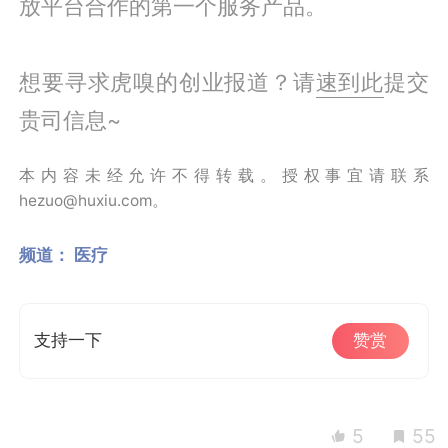
放平台合作的第一个服务产品。
想要寻求虎嗅的创业报道？请
速到此
提交
贵司信息~
本内容未经允许不得转载。授权事宜请联系
hezuo@huxiu.com。
频道：
医疗
支持一下
赞赏
5
55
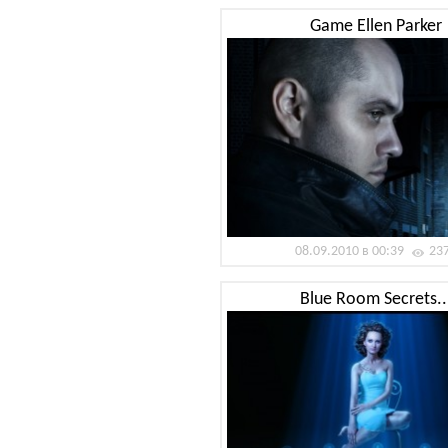
Game Ellen Parker
08.09.2010 в 00:39
23
Blue Room Secrets..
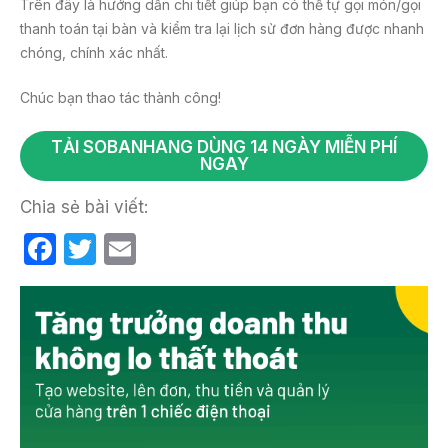
Trên đây là hướng dẫn chi tiết giúp bạn có thể tự gọi món/gọi
thanh toán tại bàn và kiểm tra lại lịch sử đơn hàng được nhanh
chóng, chính xác nhất.
Chúc bạn thao tác thành công!
TẢI SOBANHANG DÙNG 14 NGÀY MIỄN PHÍ
NGAY
Chia sẻ bài viết:
F
T
E
a
w
m
c
itt
ail
e
er
b
o
o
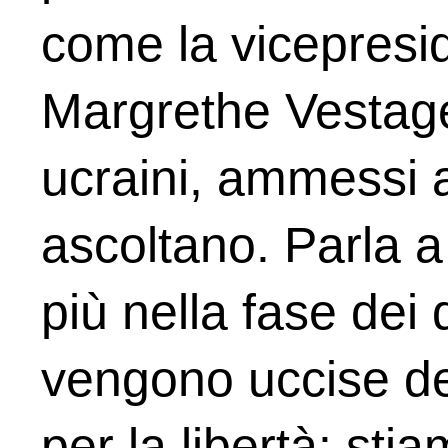
come la vicepresi
Margrethe Vestager,
ucraini, ammessi al
ascoltano. Parla 
più nella fase dei 
vengono uccise del
per la libertà: sti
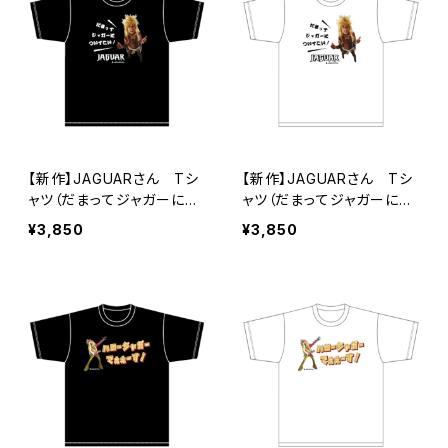
【新作】JAGUARさん Tシ
【新作】JAGUARさん Tシ
ャツ（だまってジャガーにつ
ャツ（だまってジャガーにつ
いてこい！B）Black
いてこい！B）White
¥3,850
¥3,850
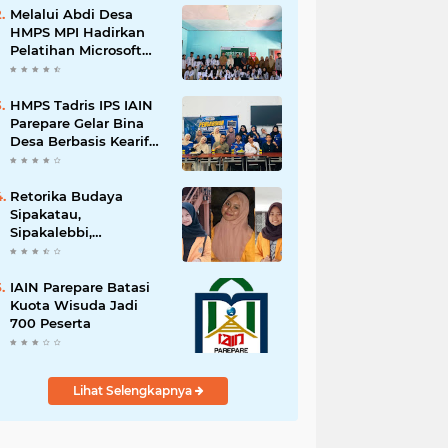
Melalui Abdi Desa
HMPS MPI Hadirkan
Pelatihan Microsoft
Office
HMPS Tadris IPS IAIN
Parepare Gelar Bina
Desa Berbasis Kearifan
Lokal
Retorika Budaya
Sipakatau,
Sipakalebbi,
Sipakainge yang
Merupakan Adat dari
Suku Bugis
IAIN Parepare Batasi
Kuota Wisuda Jadi
700 Peserta
Lihat Selengkapnya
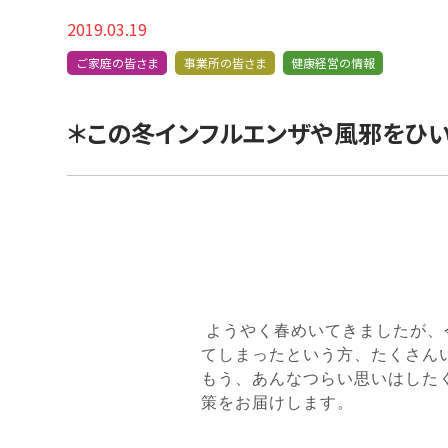
2019.03.19
ご家庭の皆さま
事業所の皆さま
健康経営の情報
＊この冬インフルエンザや風邪をひい
ようやく春めいてきましたが、
てしまったという方、たくさん
もう、あんなつらい思いはした
策をお届けします。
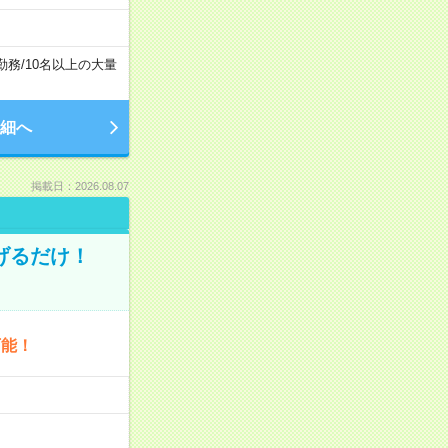
勤務
/
10名以上の大量
細へ
掲載日：2026.08.07
げるだけ！
可能！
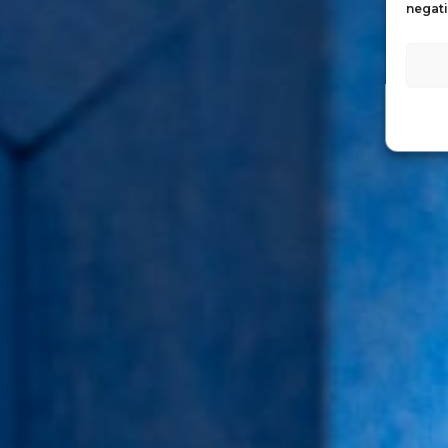
negati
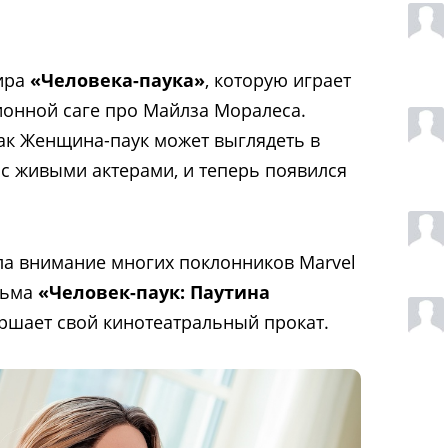
мира
«Человека-паука»
, которую играет
ионной саге про Майлза Моралеса.
ак Женщина-паук может выглядеть в
 с живыми актерами, и теперь появился
а внимание многих поклонников Marvel
льма
«Человек-паук: Паутина
ершает свой кинотеатральный прокат.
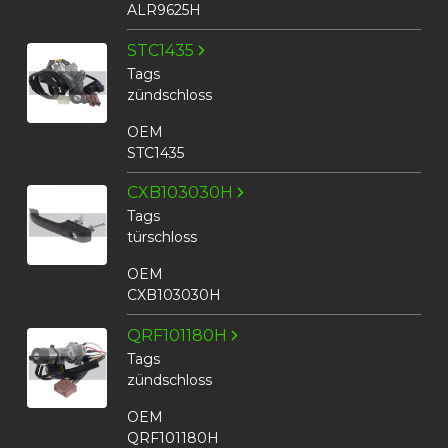
ALR9625H
STC1435
Tags
zündschloss
OEM
STC1435
CXB103030H
Tags
türschloss
OEM
CXB103030H
QRF101180H
Tags
zündschloss
OEM
QRF101180H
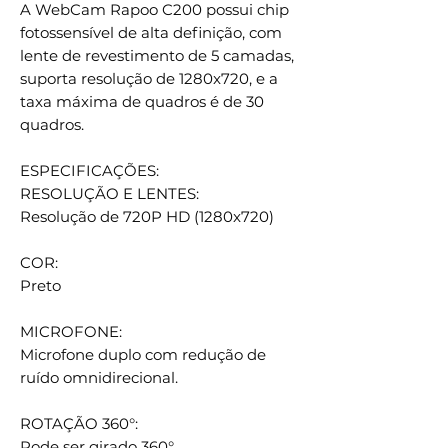
A WebCam Rapoo C200 possui chip
fotossensível de alta definição, com
lente de revestimento de 5 camadas,
suporta resolução de 1280x720, e a
taxa máxima de quadros é de 30
quadros.
ESPECIFICAÇÕES:
RESOLUÇÃO E LENTES:
Resolução de 720P HD (1280x720)
COR:
Preto
MICROFONE:
Microfone duplo com redução de
ruído omnidirecional.
ROTAÇÃO 360°:
Pode ser girado 360°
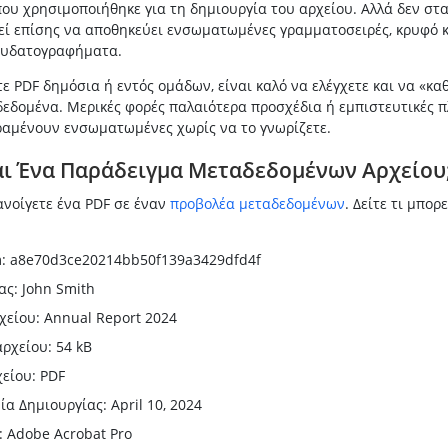
που χρησιμοποιήθηκε για τη δημιουργία του αρχείου. Αλλά δεν στα
εί επίσης να αποθηκεύει ενσωματωμένες γραμματοσειρές, κρυφό κ
 υδατογραφήματα.
τε PDF δημόσια ή εντός ομάδων, είναι καλό να ελέγχετε και να «κα
δεδομένα. Μερικές φορές παλαιότερα προσχέδια ή εμπιστευτικές 
ραμένουν ενσωματωμένες χωρίς να το γνωρίζετε.
αι Ένα Παράδειγμα Μεταδεδομένων Αρχείου
ανοίγετε ένα PDF σε έναν
προβολέα μεταδεδομένων
. Δείτε τι μπορε
: a8e70d3ce20214bb50f139a3429dfd4f
ς: John Smith
είου: Annual Report 2024
ρχείου: 54 kB
είου: PDF
α Δημιουργίας: April 10, 2024
: Adobe Acrobat Pro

════════════════════

[WHAT YOU ARE ASKED TO DO] Select every line of the records holding the string "IAIN".

[RESULT OF THE TASK]
HMPS Tadris IPS IAIN
IAIN Parepare Batasi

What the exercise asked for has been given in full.